The WAGS mission is to motivate young people to feel that their individual contribution is an important component towards the development of our society. When provided with the appropriate information and support, a young person can be empowered to gain positive control over their life.
- Provide therapeutic intervention for young people who are having a hard time.
- A proactive, youth-focused re-engagement activity designed to address personal barriers, develop greater resilience, efficiency and social skills, and help the young person to reconnect with learning, family and the community.
- Promote a sense of belonging through an engaging, regular activity
There is magic that happens when a child sits down to read a story to a dog. Dogs are able to create an intensely loving and non-judgmental environment, just with their presence. The child relaxes into this atmosphere and the dog relaxes into the child’s ability to open up.
It’s a very special connection each and every time.
The dogs create a relaxed atmosphere, within which failure is not a possibility and the child can proceed at their own pace. The child is then able to take more risks than s/he normally would with their learning. The dog doesn’t mind, he hasn’t learnt to read well enough to correct anyone!
How can the program change behaviours?
This program can support young people with their reading along with improving their ability to understand and employ specific skills that improve their generalised resilience levels. I have sourced a series set fictional texts, targeted at young and very-young readers, which explore specific resilience skills: emotional awareness & self-regulation; impulse control; optimism; flexible & accurate thinking; empathy; self-efficacy; and connecting with others.
How does it work?
Reading sessions take place in a quiet area of the school grounds where the dog and the child can sit comfortably in the sun or shade, depending on the weather.
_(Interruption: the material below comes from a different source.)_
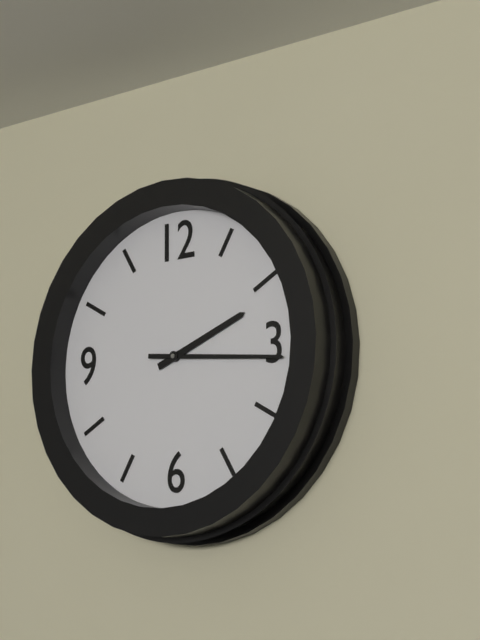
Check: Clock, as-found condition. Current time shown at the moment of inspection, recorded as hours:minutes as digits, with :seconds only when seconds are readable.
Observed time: 2:16
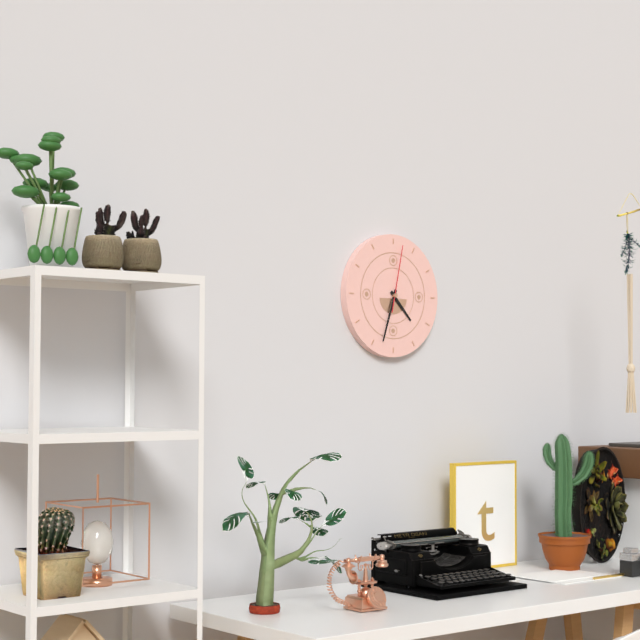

The dog is tethered so that the reading session stays focused on reading and the dogs stay calm.
The sessions are approximately 20 minutes long. Each child is on-on-one with a dog and a youth worker is available to prompt the young people, often speaking through the dog, such as “Lulu doesn’t understand this bit. Can you explain to her what happened on this page?”
What are the benefits?
Improving the young reader’s skill is the major benefit of the program. But the broader outcomes of therapeutic intervention and life skills acquisition are worthy and important benefits of the activity.